Histoire de la maison

Depuis 1798

Avec certitude, la ferme appartient à la famille depuis 1798, ceci sans interruption.

D’après nos recherches, un certain Claude Grangier, dit « le bonhomme », était propriétaire, en 1742 déjà, d’une partie des terrains du Champ-au-Comte (lieu-dit entre la ferme et la forêt au sud). Il était, avec certitude, propriétaire de la ferme en 1805. On peut raisonnablement en déduire qu’il en a été le constructeur …

Entre 1818 et 1843 au moins, le bâtiment appartient à « Valter » Grangier, fils de Pierre Joseph. Le cadastre incendie mentionne alors « une maison et grange », la première étant construite « en murs et en bois », alors que la deuxième l’est « presque tout en bois », le tout couvert de « petits bardeaux ».

Entre 1844 et 1875, la ferme est signalée propriété des hoirs de Valentin Grangier, puis des hoirs de Benoît Grangier. Elle passe ensuite à Jean Grangier (signalée dès 1876), fils de Benoît Grangier, à Rosalie et Félicien Grangier, à Jean (signalée dès 1916) puis à Paul, Bernadette et Marie-Louise Fracheboud, née Grangier.

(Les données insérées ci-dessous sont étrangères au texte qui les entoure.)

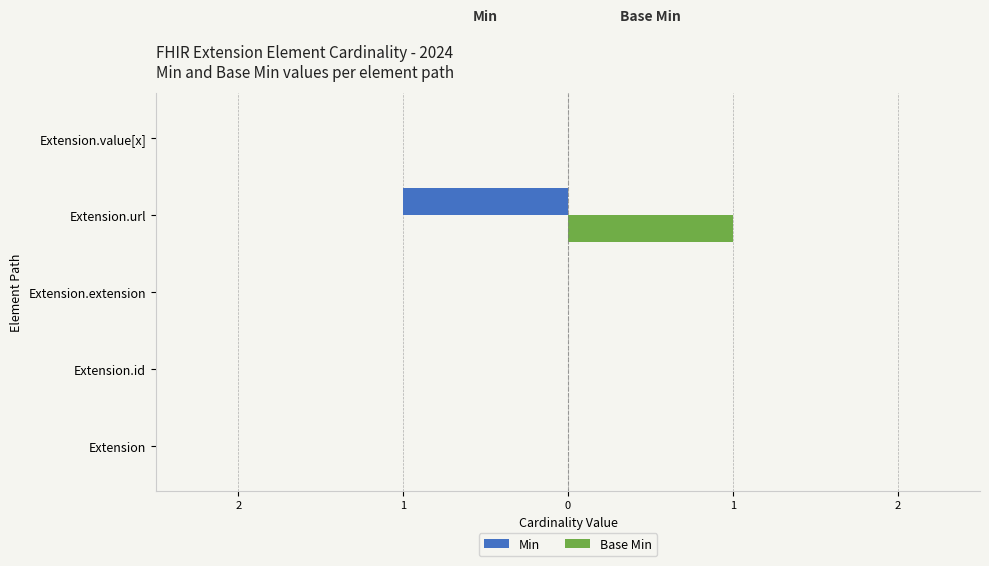

What is the sum of all Base Min values?

1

Le plus ancien propriétaire retrouvé au registre foncier se prénomme Jean-Antoine-Polycarpe Grangier, inscrit sans doute avant l’an 1900. Par la suite, ce sont ses enfants qui ont été propriétaires, soit Marie-Rosalie (dite Rosalie) Grangier, Benoît Félicien (dit Félicien) Grangier et Madeleine Geinoz, née Grangier.

En 1905, lors d’un partage, Madeleine Geinoz laisse sa part à son frère et à sa sœur Marie-Rosalie Grangier. Cette dernière décède en 1918, laissant ainsi Benoît Félicien Grangier comme seul héritier.

Le remplacement du toit en bardeaux par un toit en ardoises est rapporté au cadastre incendie après 1916. Il daterait probablement de 1919.

En 1925, et pour cause de faillite, celui-ci vend ce bien à sa femme Léonie-Antoinette Grangier. Elle restera propriétaire jusqu’en 1947, année de son décès. Ses héritiers sont ses enfants, Jean Grangier, Paul Grangier, Bernadette Grangier, Marie-Louise Fracheboud et Sophie Grangier (religieuse Sœur Léonie). Cette dernière ne deviendra pas propriétaire, du fait de son état. Les autres enfants gèreront en hoirie le bâtiment et les terrains (chacun disposant de la valeur des biens pour un quart).

En 1981, Jean Grangier cède sa part à son fils Bernard Grangier, par avancement d’hoirie. En 1982, Bernard Grangier rachète les parts de Paul Grangier, de Bernadette Grangier et de Marie-Louise Fracheboud, pour devenir ainsi l’unique propriétaire et ce jusqu’au 13 juin 2018.

Dans un esprit de continuité familial, son fils aîné Frédéric manifeste son souhait de donner un nouvel élan à ce patrimoine et devient seul propriétaire.

Le patrimoine familial, c’est aussi les armoiries de la famille Grangier. Elles vont également subir une transformation… dans la continuité. Les trois fleurs de lys surplombant les trois étoiles vont former un écusson rond, au design moderne et épuré. En-dessous, figure la mention « Montbovon 1798 ». Cette réalisation assure une cohérence moderne entre l’histoire d’hier et celle de demain.